(Directions) In the items from the start through the line containing "common name: Western gull", substitute "species" for every "scientific name" and rewrite those lines with nothing else altered.

--- Dataset content ---

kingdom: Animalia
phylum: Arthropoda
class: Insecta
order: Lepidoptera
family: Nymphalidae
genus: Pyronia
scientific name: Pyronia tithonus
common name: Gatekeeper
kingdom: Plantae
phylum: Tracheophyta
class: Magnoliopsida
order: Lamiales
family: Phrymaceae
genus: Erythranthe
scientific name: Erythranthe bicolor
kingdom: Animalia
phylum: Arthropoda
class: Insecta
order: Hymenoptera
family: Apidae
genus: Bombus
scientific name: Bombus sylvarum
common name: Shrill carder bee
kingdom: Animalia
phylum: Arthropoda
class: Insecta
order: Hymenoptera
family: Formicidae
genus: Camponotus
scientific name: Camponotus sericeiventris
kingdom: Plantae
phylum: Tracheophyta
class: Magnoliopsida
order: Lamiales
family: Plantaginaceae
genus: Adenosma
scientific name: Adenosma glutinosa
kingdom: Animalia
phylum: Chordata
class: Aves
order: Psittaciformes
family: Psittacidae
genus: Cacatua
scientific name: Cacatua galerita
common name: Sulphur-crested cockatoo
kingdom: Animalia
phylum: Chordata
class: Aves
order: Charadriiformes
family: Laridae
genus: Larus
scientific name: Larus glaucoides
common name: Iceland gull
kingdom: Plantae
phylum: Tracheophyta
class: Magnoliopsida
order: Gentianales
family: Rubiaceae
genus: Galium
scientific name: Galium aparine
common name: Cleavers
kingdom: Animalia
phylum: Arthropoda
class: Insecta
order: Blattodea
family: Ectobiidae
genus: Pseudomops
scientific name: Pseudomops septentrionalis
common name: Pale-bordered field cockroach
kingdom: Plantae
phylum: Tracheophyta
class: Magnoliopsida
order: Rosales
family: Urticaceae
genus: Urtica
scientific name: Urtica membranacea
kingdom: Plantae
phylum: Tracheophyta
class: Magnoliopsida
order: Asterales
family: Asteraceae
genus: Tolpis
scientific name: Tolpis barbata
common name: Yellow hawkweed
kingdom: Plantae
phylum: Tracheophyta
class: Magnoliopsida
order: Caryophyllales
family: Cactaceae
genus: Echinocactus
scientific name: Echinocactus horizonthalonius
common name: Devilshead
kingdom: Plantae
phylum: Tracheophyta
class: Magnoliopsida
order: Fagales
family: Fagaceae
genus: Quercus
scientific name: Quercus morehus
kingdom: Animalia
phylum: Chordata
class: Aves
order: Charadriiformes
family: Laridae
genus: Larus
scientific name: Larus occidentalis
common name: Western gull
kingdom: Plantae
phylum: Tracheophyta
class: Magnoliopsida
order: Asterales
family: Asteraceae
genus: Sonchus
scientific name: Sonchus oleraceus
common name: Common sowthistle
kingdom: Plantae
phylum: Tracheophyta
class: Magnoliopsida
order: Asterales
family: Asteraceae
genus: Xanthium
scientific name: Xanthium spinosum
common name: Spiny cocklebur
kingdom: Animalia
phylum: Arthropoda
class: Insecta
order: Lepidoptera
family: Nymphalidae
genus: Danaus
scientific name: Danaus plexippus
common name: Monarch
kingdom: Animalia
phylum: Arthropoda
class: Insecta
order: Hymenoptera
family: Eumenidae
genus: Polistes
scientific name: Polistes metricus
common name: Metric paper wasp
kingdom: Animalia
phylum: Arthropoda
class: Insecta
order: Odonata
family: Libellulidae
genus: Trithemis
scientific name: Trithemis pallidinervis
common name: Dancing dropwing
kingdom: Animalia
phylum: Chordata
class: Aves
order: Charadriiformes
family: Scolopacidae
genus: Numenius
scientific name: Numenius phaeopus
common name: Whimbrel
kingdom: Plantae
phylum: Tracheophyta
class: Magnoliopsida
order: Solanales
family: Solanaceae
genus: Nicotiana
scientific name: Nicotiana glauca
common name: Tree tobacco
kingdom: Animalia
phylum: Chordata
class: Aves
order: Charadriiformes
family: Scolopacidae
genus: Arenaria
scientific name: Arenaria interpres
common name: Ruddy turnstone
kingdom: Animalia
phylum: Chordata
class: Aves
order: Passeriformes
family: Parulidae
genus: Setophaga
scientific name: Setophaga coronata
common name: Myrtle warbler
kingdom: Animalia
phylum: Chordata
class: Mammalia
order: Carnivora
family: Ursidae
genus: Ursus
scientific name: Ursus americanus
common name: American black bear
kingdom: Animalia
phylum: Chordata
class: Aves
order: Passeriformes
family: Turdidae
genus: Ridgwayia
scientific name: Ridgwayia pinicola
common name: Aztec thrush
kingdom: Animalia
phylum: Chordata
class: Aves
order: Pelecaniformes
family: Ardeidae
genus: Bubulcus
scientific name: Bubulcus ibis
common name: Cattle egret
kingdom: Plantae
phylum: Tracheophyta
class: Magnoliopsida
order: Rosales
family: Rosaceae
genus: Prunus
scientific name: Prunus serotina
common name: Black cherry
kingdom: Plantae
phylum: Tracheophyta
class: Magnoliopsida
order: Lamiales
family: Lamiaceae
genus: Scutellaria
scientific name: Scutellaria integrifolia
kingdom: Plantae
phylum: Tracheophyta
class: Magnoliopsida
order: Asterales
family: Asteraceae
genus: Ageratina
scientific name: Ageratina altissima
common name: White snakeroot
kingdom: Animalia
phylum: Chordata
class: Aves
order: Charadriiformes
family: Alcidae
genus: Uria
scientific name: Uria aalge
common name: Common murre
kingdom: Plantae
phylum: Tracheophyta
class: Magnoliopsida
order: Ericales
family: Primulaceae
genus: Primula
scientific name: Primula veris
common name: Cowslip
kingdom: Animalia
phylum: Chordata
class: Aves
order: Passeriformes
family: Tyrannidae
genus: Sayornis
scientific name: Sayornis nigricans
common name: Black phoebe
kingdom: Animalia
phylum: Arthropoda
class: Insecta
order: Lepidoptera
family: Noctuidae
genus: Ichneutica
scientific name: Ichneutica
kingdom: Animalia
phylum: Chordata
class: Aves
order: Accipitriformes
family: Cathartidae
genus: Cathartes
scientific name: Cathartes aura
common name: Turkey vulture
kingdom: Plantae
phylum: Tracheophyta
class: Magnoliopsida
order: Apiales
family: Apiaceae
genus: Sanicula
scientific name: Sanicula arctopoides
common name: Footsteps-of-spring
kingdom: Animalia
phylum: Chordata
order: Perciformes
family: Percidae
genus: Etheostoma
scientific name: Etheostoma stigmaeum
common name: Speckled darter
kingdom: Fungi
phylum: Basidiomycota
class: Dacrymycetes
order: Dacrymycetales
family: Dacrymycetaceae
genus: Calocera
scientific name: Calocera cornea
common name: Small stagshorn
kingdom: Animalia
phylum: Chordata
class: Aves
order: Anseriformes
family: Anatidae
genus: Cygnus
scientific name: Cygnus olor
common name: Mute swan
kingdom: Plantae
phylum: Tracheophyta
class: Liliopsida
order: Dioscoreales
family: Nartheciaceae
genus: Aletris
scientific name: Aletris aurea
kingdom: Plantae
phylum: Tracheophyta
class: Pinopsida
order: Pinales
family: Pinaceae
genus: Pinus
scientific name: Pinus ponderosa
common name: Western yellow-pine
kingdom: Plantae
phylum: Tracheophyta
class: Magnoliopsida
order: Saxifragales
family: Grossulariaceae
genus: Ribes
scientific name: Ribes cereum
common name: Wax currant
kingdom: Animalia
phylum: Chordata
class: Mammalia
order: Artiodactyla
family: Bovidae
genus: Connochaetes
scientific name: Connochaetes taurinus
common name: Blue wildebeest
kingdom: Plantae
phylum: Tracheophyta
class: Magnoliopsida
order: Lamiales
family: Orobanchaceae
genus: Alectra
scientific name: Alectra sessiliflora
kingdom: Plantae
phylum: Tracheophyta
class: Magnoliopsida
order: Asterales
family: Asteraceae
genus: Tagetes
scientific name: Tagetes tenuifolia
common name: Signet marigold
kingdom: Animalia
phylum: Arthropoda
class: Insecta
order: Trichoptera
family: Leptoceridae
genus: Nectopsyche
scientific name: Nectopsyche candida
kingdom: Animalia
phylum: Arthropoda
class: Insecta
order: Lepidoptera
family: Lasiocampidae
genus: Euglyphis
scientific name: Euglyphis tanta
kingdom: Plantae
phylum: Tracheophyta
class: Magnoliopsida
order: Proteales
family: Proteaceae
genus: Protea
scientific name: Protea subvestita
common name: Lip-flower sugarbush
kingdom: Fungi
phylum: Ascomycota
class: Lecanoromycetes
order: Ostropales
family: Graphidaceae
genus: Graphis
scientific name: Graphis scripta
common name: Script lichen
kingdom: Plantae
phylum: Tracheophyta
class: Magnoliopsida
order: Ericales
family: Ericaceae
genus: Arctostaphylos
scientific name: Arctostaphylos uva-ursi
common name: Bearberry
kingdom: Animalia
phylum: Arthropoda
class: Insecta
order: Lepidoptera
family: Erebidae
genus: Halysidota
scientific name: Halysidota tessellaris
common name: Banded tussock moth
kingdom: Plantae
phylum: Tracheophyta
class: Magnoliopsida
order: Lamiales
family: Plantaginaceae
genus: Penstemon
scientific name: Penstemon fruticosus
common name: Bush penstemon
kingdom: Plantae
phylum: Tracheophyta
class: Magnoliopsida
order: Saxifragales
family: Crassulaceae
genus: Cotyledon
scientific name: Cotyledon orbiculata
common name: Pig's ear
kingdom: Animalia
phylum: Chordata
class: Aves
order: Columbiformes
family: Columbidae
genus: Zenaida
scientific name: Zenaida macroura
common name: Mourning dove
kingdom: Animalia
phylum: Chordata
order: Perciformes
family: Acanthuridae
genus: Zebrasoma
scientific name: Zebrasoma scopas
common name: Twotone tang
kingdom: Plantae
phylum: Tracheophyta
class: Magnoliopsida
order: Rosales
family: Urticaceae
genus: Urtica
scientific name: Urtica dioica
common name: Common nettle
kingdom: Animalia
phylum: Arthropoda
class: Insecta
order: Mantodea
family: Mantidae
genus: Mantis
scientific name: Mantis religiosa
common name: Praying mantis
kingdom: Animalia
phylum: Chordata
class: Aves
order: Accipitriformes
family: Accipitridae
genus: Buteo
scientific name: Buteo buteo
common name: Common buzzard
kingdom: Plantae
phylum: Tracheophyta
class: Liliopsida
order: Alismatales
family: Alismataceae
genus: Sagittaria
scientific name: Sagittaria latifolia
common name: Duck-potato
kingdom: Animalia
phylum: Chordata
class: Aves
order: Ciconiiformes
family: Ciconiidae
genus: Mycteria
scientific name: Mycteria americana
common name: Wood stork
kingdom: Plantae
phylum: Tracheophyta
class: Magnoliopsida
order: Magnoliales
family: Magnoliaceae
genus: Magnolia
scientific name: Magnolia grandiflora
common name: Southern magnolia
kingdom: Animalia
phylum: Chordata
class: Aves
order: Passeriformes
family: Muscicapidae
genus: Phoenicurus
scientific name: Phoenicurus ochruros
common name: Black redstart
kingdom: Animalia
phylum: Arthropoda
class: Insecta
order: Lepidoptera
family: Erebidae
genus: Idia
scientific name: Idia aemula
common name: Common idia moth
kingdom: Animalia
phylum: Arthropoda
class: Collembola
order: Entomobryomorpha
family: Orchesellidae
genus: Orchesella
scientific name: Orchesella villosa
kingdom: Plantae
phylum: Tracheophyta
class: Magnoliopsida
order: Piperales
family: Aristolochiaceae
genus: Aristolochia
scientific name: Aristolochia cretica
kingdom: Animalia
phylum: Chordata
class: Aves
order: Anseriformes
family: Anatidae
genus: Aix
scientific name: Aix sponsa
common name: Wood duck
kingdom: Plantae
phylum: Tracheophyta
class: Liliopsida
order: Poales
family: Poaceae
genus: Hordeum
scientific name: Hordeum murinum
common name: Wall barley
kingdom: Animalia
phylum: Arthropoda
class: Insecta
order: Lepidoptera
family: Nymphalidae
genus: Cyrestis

---

(Response)
kingdom: Animalia
phylum: Arthropoda
class: Insecta
order: Lepidoptera
family: Nymphalidae
genus: Pyronia
species: Pyronia tithonus
common name: Gatekeeper
kingdom: Plantae
phylum: Tracheophyta
class: Magnoliopsida
order: Lamiales
family: Phrymaceae
genus: Erythranthe
species: Erythranthe bicolor
kingdom: Animalia
phylum: Arthropoda
class: Insecta
order: Hymenoptera
family: Apidae
genus: Bombus
species: Bombus sylvarum
common name: Shrill carder bee
kingdom: Animalia
phylum: Arthropoda
class: Insecta
order: Hymenoptera
family: Formicidae
genus: Camponotus
species: Camponotus sericeiventris
kingdom: Plantae
phylum: Tracheophyta
class: Magnoliopsida
order: Lamiales
family: Plantaginaceae
genus: Adenosma
species: Adenosma glutinosa
kingdom: Animalia
phylum: Chordata
class: Aves
order: Psittaciformes
family: Psittacidae
genus: Cacatua
species: Cacatua galerita
common name: Sulphur-crested cockatoo
kingdom: Animalia
phylum: Chordata
class: Aves
order: Charadriiformes
family: Laridae
genus: Larus
species: Larus glaucoides
common name: Iceland gull
kingdom: Plantae
phylum: Tracheophyta
class: Magnoliopsida
order: Gentianales
family: Rubiaceae
genus: Galium
species: Galium aparine
common name: Cleavers
kingdom: Animalia
phylum: Arthropoda
class: Insecta
order: Blattodea
family: Ectobiidae
genus: Pseudomops
species: Pseudomops septentrionalis
common name: Pale-bordered field cockroach
kingdom: Plantae
phylum: Tracheophyta
class: Magnoliopsida
order: Rosales
family: Urticaceae
genus: Urtica
species: Urtica membranacea
kingdom: Plantae
phylum: Tracheophyta
class: Magnoliopsida
order: Asterales
family: Asteraceae
genus: Tolpis
species: Tolpis barbata
common name: Yellow hawkweed
kingdom: Plantae
phylum: Tracheophyta
class: Magnoliopsida
order: Caryophyllales
family: Cactaceae
genus: Echinocactus
species: Echinocactus horizonthalonius
common name: Devilshead
kingdom: Plantae
phylum: Tracheophyta
class: Magnoliopsida
order: Fagales
family: Fagaceae
genus: Quercus
species: Quercus morehus
kingdom: Animalia
phylum: Chordata
class: Aves
order: Charadriiformes
family: Laridae
genus: Larus
species: Larus occidentalis
common name: Western gull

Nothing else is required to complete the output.